"Las Sombrillas", de Giorgos Zongolopoulos
Viajar es conocer lugares, sabores, costumbres y también personas.
En nuestra visita a la hermosa Tesalónica, recorríamos el frente marítimo en búsqueda del monumento a Alejandro Magno, símbolo de Macedonia. Luego de las fotos de rigor, elevamos la vista en dirección al mar y observamos la cadena montañosa con sus picos aún nevados que se distinguía a lo lejos. Buscábamos el monte Olimpo, la morada de los Dioses. Obviamente no sabiamos cual era.
Nos dirigimos a uno de los pocos puestitos que vendían souvenirs en busca de algún recuerdo y la persona que atendía nos saludó en perfecto inglés. Le pregunté cual era el Olimpo y me lo señaló con precisión. Muy amable, entendió rápidamente que estábamos buscando. Mientras elegíamos un recuerdo para llevar, nos señaló un imán del cual solo le quedaba una pieza. Nos dijo que era emblemático, porque se veía en primer plano la estatua ecuestre de Alejandro Magno y detrás, el Olimpo. La descripción no pudo ser más acertada y lo compramos. Al irnos, nos dió una hoja con un texto impreso qué él redactó y hablaba de otro lugar emblemático de la ciudad, situado a pocos metros, una obra de arte llamada "Las Sombrillas". Nos despedimos amablemente y seguimos nuestro derrotero.
De regreso a nuestro país, leí con detenimiento el texto que nos había entregado, escrito en inglés, y me pareció muy poético. Asimismo, lo valoré aún más viniendo de esta persona trabajadora y gentil que quería compartir gratuitamente su trabajo. Leyendo el mismo, también descubrimos que es un artista.
Les dejo debajo su traducción al castellano, espero lo valoren como yo lo hice y lamento no habernos tomado juntos una fotografía.
Las «Sombrillas» de Giorgos Zongolopoulos (Atenas, 1903-2004) representaron a Grecia en la 45.ª Bienal de Venecia en 1993. Fueron instaladas por primera vez en Tesalónica en 1997.
Ese fue el año en que Tesalónica fue Capital Cultural de Europa.
En el lugar donde se encuentran actualmente fueron trasladadas a fines de 2013, después de la finalización de la renovación del nuevo paseo marítimo de la ciudad.
Refiriéndose a las «Sombrillas», Giorgos Zongolopoulos dijo: «Todos sostenemos una sombrilla. Mis sombrillas escuchan secretamente al universo. Nada es accidental. Hay un ritmo entre las columnas verticales y las sombrillas. La obra de arte tiene una composición. Hay cosas relacionadas con los números. El mundo debe verla y volver a verla. Imagínenla.»

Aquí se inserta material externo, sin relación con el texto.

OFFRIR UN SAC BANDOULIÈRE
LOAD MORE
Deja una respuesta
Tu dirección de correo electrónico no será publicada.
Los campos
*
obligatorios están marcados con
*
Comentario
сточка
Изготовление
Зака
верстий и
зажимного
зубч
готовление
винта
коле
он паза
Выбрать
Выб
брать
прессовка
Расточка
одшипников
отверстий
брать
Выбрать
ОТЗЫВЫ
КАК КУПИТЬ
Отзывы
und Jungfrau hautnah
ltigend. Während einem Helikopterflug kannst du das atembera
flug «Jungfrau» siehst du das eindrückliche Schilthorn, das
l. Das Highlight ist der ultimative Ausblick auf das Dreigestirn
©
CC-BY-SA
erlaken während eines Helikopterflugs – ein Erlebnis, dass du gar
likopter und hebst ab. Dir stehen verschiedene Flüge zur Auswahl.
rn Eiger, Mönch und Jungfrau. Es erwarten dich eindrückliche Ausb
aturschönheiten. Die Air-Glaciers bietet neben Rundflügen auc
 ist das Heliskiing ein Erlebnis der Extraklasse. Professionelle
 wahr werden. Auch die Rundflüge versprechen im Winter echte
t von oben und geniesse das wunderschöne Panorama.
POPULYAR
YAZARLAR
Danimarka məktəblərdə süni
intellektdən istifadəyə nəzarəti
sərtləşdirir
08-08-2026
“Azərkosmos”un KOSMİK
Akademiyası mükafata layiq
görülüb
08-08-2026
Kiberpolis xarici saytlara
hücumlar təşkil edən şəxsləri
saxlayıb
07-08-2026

Exploremos, entonces, qué quiso decir el artista.
«Todos sostenemos una sombrilla»
La paradoja coexiste con lo contradictorio para invertir la situación y transformarla en una armonía dorada.
La primera impresión es: una lluvia de sombrillas.
La sombrilla, como símbolo, remite a la autoprotección y, como el instinto más básico de la existencia, se vincula conceptualmente con la existencia misma. Sombrillas sin mango, protección sin otro destinatario: solamente la esencia de cada gota de existencia; la lluvia de sombrillas se convierte en una lluvia regular con sustancia en cada una de sus gotas, una lluvia de existencias, una lluvia de almas, el elemento intermedio entre el cielo y la tierra, que riega el espacio-tiempo definido por los elementos verticales y horizontales.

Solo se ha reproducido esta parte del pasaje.